§ **What this task involves**:
Switch "distinct" to "separate" and write out every line of the listing again, changing nothing else, and leave the pictures out.
*** Opening The data ***
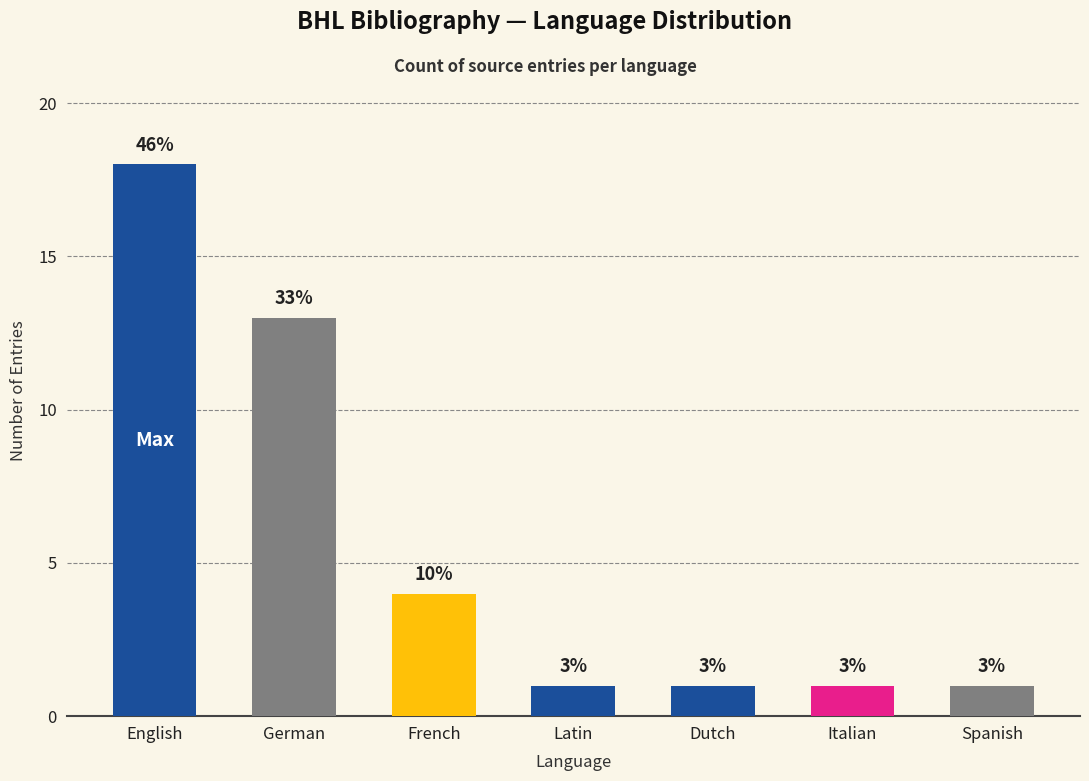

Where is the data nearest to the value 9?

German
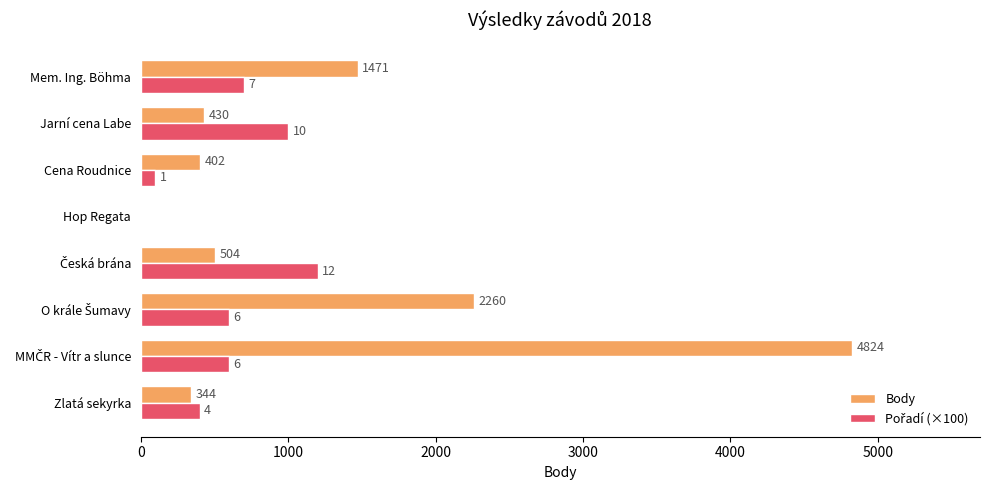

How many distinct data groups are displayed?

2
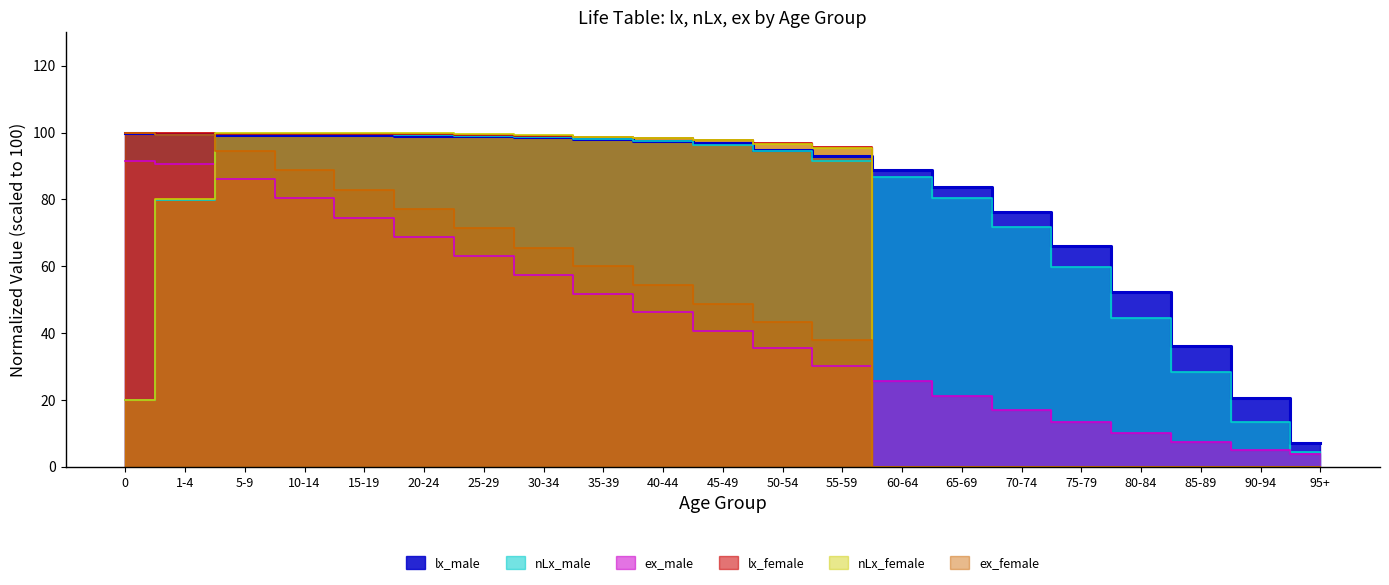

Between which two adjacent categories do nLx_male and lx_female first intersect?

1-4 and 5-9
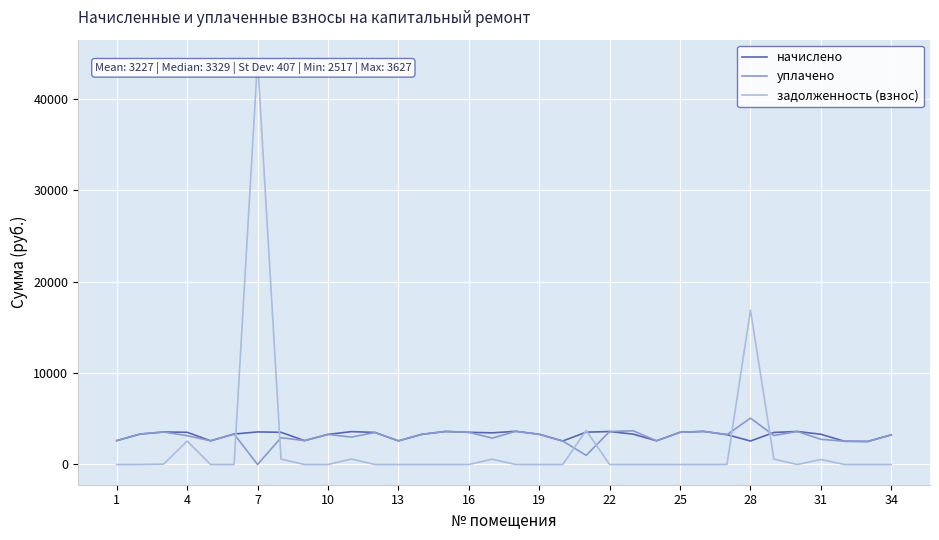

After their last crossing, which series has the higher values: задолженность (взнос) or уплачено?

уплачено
*** Closing The data ***
§ **Expected output**:
Where is the data nearest to the value 9?

German

How many separate data groups are displayed?

2

Between which two adjacent categories do nLx_male and lx_female first intersect?

1-4 and 5-9

After their last crossing, which series has the higher values: задолженность (взнос) or уплачено?

уплачено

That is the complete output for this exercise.